The alternative forecast for Ford Motor Company’s stock predicts a rebound from the 9 USD support level, followed by a rise to the range’s upper boundary at 14 USD. The quotes may continue trading between 9 USD and 14 USD in 2025 until the company resolves its EV profitability issue.

Ford Motor Company’s stock analysis and forecast for 2025
Risk Warning: the result of previous trading operations do not guarantee the same results in the future

Ford Motor Company’s stock analysis and forecast for 2025

Risks of investing in Ford Motor Company stock

Investing in Ford Motor Company’s shares involves certain risks that must be considered.
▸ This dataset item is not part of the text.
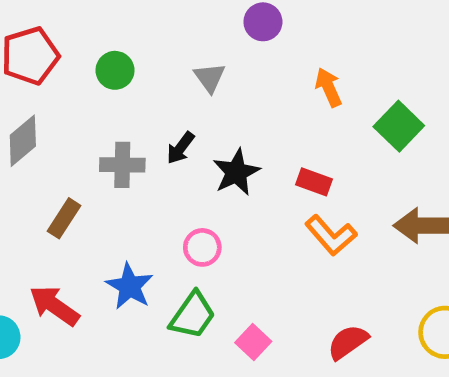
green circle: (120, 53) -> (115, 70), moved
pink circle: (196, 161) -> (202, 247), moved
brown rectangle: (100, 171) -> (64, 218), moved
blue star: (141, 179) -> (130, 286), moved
Below are the key ones:

  • Cyclical nature of the automotive sector: the automotive industry is highly dependent on economic cycles. During periods of economic downturn or recession, demand for new cars may decline significantly, which could negatively affect Ford’s revenue
  • Intense competition: Ford faces fierce competition from both established automotive giants such as General Motors (NYSE: GM) and Toyota Motor Corporation (NYSE: TM) and new players in the electric vehicle (EV) market, such as Tesla (NASDAQ: TSLA). This competition may lead to a reduction in market share and increased pricing pressure
  • Transition to electric vehicles: investment in developing and producing electric vehicles is expensive and risky. Ford is actively working to expand its EV portfolio, but this requires substantial investment with uncertain return timelines. Additionally, the company is reporting losses in its Ford E division, highlighting the risks associated with this part of its business
  • Technology and innovation risks: the rapid pace of technological change in the automotive industry, including autonomous driving, vehicle connectivity, and artificial intelligence (AI), requires Ford to innovate continually. Any mistakes in integrating new technologies or falling behind competitors could negatively impact the company’s stock
  • Currency and geopolitical risks: Ford operates globally with manufacturing facilities and sales across many countries. Fluctuations in exchange rates, trade wars, tariffs, and geopolitical instability could all impact the company’s profitability and operating costs
  • Dividend risks: Ford has historically paid dividends but given the losses in areas like the EV segment, these may be reduced or suspended. This could adversely affect shareholders who rely on stable returns

Summary

The automotive industry is transitioning from internal combustion engines to electric vehicles, and Ford is no exception. The company is refocusing on electric cars and hybrids, and its revenues also include related services and software sales. This multi-faceted approach could position Ford as a versatile player in the market, capable of meeting diverse consumer needs. However, the success of this strategy will largely depend on Ford’s ability to scale up electric vehicle production while ensuring its profitability, which is already a significant challenge.

If Ford can successfully manage the transition to electric vehicles and use its brand alongside innovations in software and services, it could emerge as a more robust and diversified car company. However, there is a risk that the EV segment may not become profitable in the near term, potentially leading to financial pressure or necessitating a strategic shift.

The market’s reaction to the release of the quarterly earnings report suggests that investors are sceptical about the company’s plans and question their full implementation.